Finance Minister Chrystia Freeland is finally set to present the federal budget in the House of Commons this afternoon, showcasing how the government plans to win back support from disgruntled Canadians worried about the cost of living.
The Liberal government has already unveiled significant planks of the budget over the last few weeks during a campaign-style tour aimed at drumming up attention for its agenda.
Prime Minister Justin Trudeau has pledged the coming spending plan will earmark billions of dollars to build more homes, expand child care, beef up the military and grow the country’s artificial intelligence capacity.
The government’s new housing measures are summarized in a 28-page document published Friday, which Trudeau called “the most comprehensive and ambitious housing plan ever seen in Canada.”
The prime minister promised it will build nearly 3.9 million homes by 2031.
Much of the budget is aimed at giving hope to younger Canadians who have come of age during a tumultuous economic era, Trudeau said on Monday, and “now feel like middle-class stability is out of reach.”
However, attention on Tuesday will likely shift to the government’s fiscal outlook and its plan to make up the difference between new spending and a pledge to keep the deficit at bay.
The Liberals, who have been intensely criticized by fiscal conservatives for their spending track record, are under particular pressure to limit spending right now.
With inflation still above the Bank of Canada’s target, deficit spending could keep price growth elevated and delay the central bank from cutting interest rates.
To alleviate these concerns, Freeland has promised the federal budget will abide by new fiscal guardrails presented in the fall, including that the federal deficit will not increase beyond $40 billion for the 2023-24 fiscal year.
The fall economic statement also set the goal of keeping deficits below one per cent of the GDP beginning in 2026-27 and lowering the debt-to-GDP ratio in 2024-25 relative to the projection.
The Liberal government will likely benefit from stronger-than-expected economic growth that will give it some extra fiscal room in the federal budget.
New taxes may make up the rest of the difference.
The prime minister and finance minister have both ruled out raising taxes on the middle class to pay for new spending.
But Freeland was mum on whether corporations or wealthy Canadians could see their taxes rise.
New public opinion polling conducted by Leger shows two-thirds of Canadians would prefer that the government find savings elsewhere to pay for new spending.
Just over one-quarter would prefer running a larger deficit and eight per cent would want the government to raise taxes.

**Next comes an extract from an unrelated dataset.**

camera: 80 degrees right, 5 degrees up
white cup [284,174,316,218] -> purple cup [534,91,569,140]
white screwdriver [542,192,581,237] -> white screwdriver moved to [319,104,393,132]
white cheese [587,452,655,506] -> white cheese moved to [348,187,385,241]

But when respondents were asked about the prospect of a tax hike on wealthy Canadians or corporations, the majority of them supported those measures.

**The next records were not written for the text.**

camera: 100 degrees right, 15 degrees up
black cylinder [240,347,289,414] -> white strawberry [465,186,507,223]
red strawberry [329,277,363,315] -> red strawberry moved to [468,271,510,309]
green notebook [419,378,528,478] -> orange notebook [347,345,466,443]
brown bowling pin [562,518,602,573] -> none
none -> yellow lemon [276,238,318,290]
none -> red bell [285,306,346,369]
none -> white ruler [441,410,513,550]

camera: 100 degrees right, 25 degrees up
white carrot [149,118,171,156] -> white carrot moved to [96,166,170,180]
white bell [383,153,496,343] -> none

An overwhelming majority — 78 per cent — supported a wealth tax on Canadians worth $10 million or more.
The online poll of 1,525 adults taken between Friday and Sunday cannot be assigned a margin of error because online polls aren’t considered statistically balanced samples, but the results were weighted for statistical accuracy.
The federal budget comes at a time when the Liberals desperately need to win back voters on affordability issues after ceding significant ground to the federal Conservatives.
But that won’t be an easy feat.
Conservative Leader Pierre Poilievre has successfully chipped away at Canadians’ faith in the governing Liberals with an economic message focused heavily on housing and cost-of-living issues.
“Everything Justin Trudeau has touched in eight years has gotten worse,” he told reporters Tuesday on Parliament Hill ahead of the budget’s tabling.
Poilievre decried “record-smashing” numbers of people lined up at food banks, and said it was “political theatre” for the Liberals to suggest they are targeting tax increases on the wealthiest percentage of Canadians.
“It’s coming from single moms, seniors and small-business owners,” he said, calling for lower taxes for “a smaller government with bigger citizens.”
The Leger polling suggests there’s a disconnect between Canadians’ perception of the federal government’s performance and their support for specific measures proposed by the Liberal government.
Only about one-third of respondents agreed the federal government is pursuing policies that will help the middle class or address housing affordability.
Meanwhile, a majority of respondents supported recent budget announcements by the Liberal government, including more infrastructure spending for housing, a national school food program and loans for rental construction.